Reactive oxygen species may also help degrade pharmaceutical compounds
that humans add to the environment. Many of these compounds literally
go down the drain after human use and eventually end up in lakes
and streams.
"Natural waters are a sink for pharmaceutical compounds,” says
McNeill. “It's been identified as an emerging problem, but we don't
know the extent of it.” He and Assistant Professor Bill Arnold of
the civil engineering department are conducting a study of personal
care products to see if the compounds react with singlet oxygen.
If so, then photochemistry will also degrade the compounds in an
aquatic environment.
McNeill also has a strong interest in biochemical processes that
clean the environment. His team is building models that mimic a
naturally occurring process in which microorganisms use metal complexes
to dehalogenate chlorocarbons. These common pollutants include dry-cleaning
and industrial solvents as well as chlorinated pesticides, all of
which can contaminate aquifers.
"We are building very simple cobalt, nickel, and zinc complexes
that we can put in and observe this same kind of reaction,” McNeill
says. “We are trying to understand how they work, how we can make
them better, [and] how we can clean up the environment with them.”
McNeill teaches undergraduate and graduate students and says that
environmental issues rank high on the list of students' academic
interests.
He's also pleased that the number of environmental scientists at
the University is growing. “No one person can study an environmental
problem in depth because at some point you're going to run up against
something you don't understand,” he says.

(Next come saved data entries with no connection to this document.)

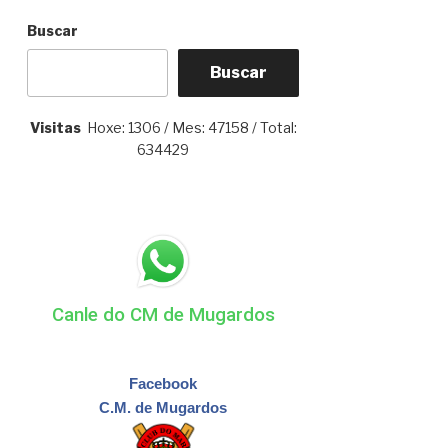
Buscar
Buscar
Visitas
Hoxe: 1306 / Mes: 47158 / Total:
634429
Canle do CM de Mugardos
Facebook
C.M. de Mugardos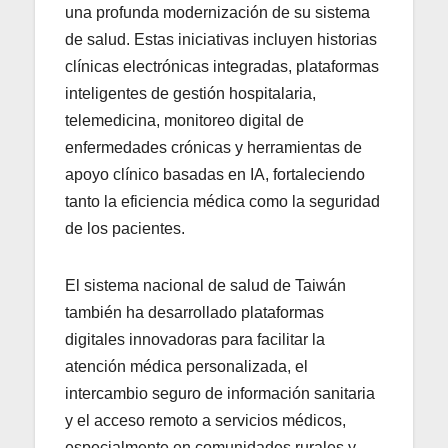
una profunda modernización de su sistema
de salud. Estas iniciativas incluyen historias
clínicas electrónicas integradas, plataformas
inteligentes de gestión hospitalaria,
telemedicina, monitoreo digital de
enfermedades crónicas y herramientas de
apoyo clínico basadas en IA, fortaleciendo
tanto la eficiencia médica como la seguridad
de los pacientes.
El sistema nacional de salud de Taiwán
también ha desarrollado plataformas
digitales innovadoras para facilitar la
atención médica personalizada, el
intercambio seguro de información sanitaria
y el acceso remoto a servicios médicos,
especialmente en comunidades rurales y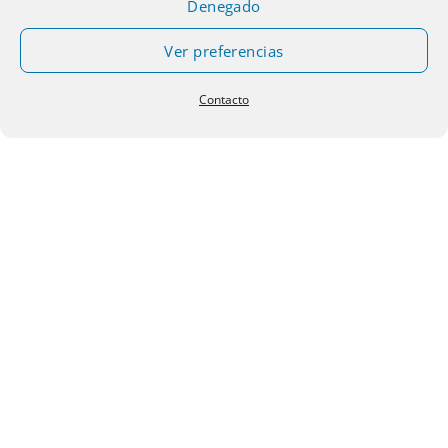
Denegado
Ver preferencias
Añadir
Añadir
a la
a la
Contacto
lista de
lista de
deseos
deseos
OTROS
OTROS
GOMA DE BORRAR EN
KIT ELECTRICO ESCOLAR
BARRA CON TABLAS DE
ESCOLAR
MULTIPLICAR UNIDAD
1,00
€
2,90
€
IVA incluido
IVA incluido
Añadir
Añadir
a la
a la
lista de
lista de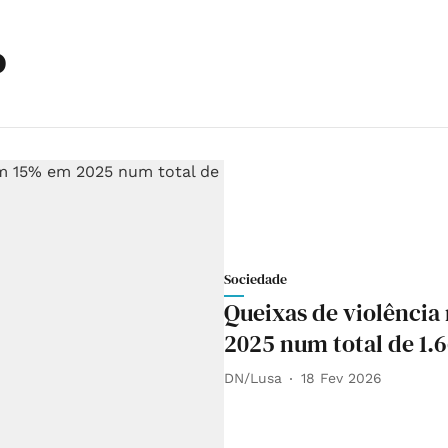
o
Sociedade
Queixas de violênci
2025 num total de 1.
DN/Lusa
18 Fev 2026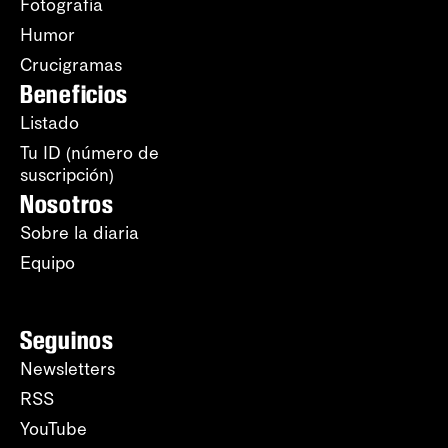
Fotografía
Humor
Crucigramas
Beneficios
Listado
Tu ID (número de
suscripción)
Nosotros
Sobre la diaria
Equipo
Seguinos
Newsletters
RSS
YouTube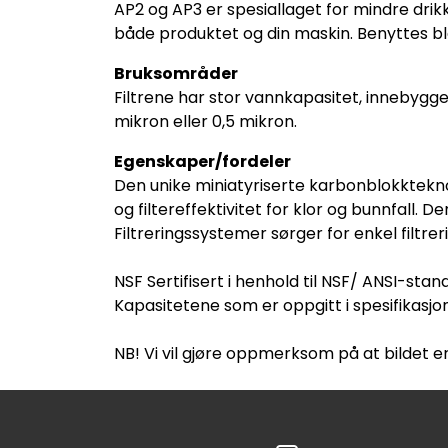
AP2 og AP3 er spesiallaget for mindre dri
både produktet og din maskin. Benyttes b
Bruksområder
Filtrene har stor vannkapasitet, innebygget
mikron eller 0,5 mikron.
Egenskaper/fordeler
Den unike miniatyriserte karbonblokktekn
og filtereffektivitet for klor og bunnfall. 
Filtreringssystemer sørger for enkel filtr
NSF Sertifisert i henhold til NSF/ ANSI-sta
Kapasitetene som er oppgitt i spesifikas
NB! Vi vil gjøre oppmerksom på at bildet er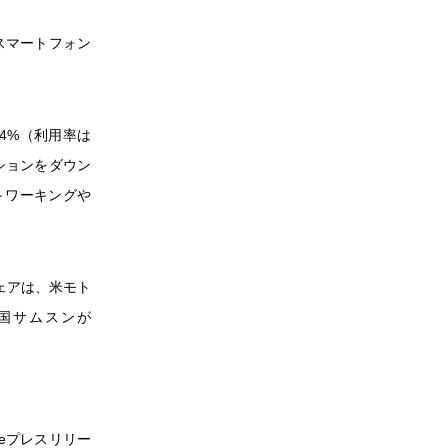
スマートフォン
4%（利用率は
ーションをダウン
トワーキングや
ェアは、米モト
、韓国サムスンが
。
oreプレスリリー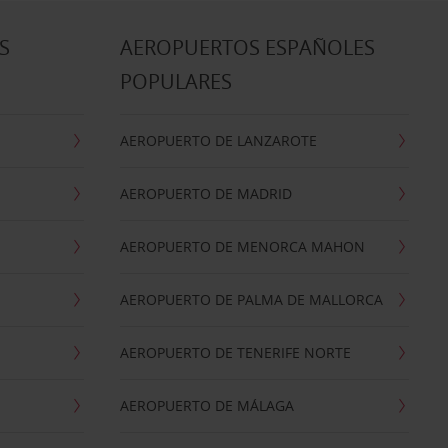
S
AEROPUERTOS ESPAÑOLES
POPULARES
AEROPUERTO DE LANZAROTE
AEROPUERTO DE MADRID
AEROPUERTO DE MENORCA MAHON
AEROPUERTO DE PALMA DE MALLORCA
AEROPUERTO DE TENERIFE NORTE
AEROPUERTO DE MÁLAGA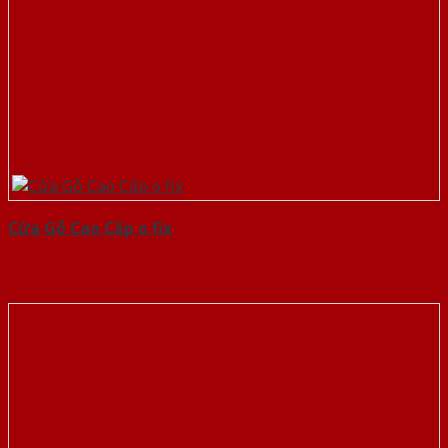
Cửa Gỗ Cao Cấp o fix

He recalls a time he encountered a very complex fluid mechanics
problem. “[In this lake] there was groundwater coming in, stream
water coming in, another plume of groundwater coming in, and a stream
going out,” he says. “I had to go to people who work on these problems
all the time and appeal to them for help in understanding how this
was working. [As a chemist], everything in my flask is well-stirred.
Lakes aren't well-stirred reactors!”
McNeill relishes the challenges of environmental science. “I think
they're the most complicated problems there are,” he says. “What's
more complicated than the real world? Just about nothing!"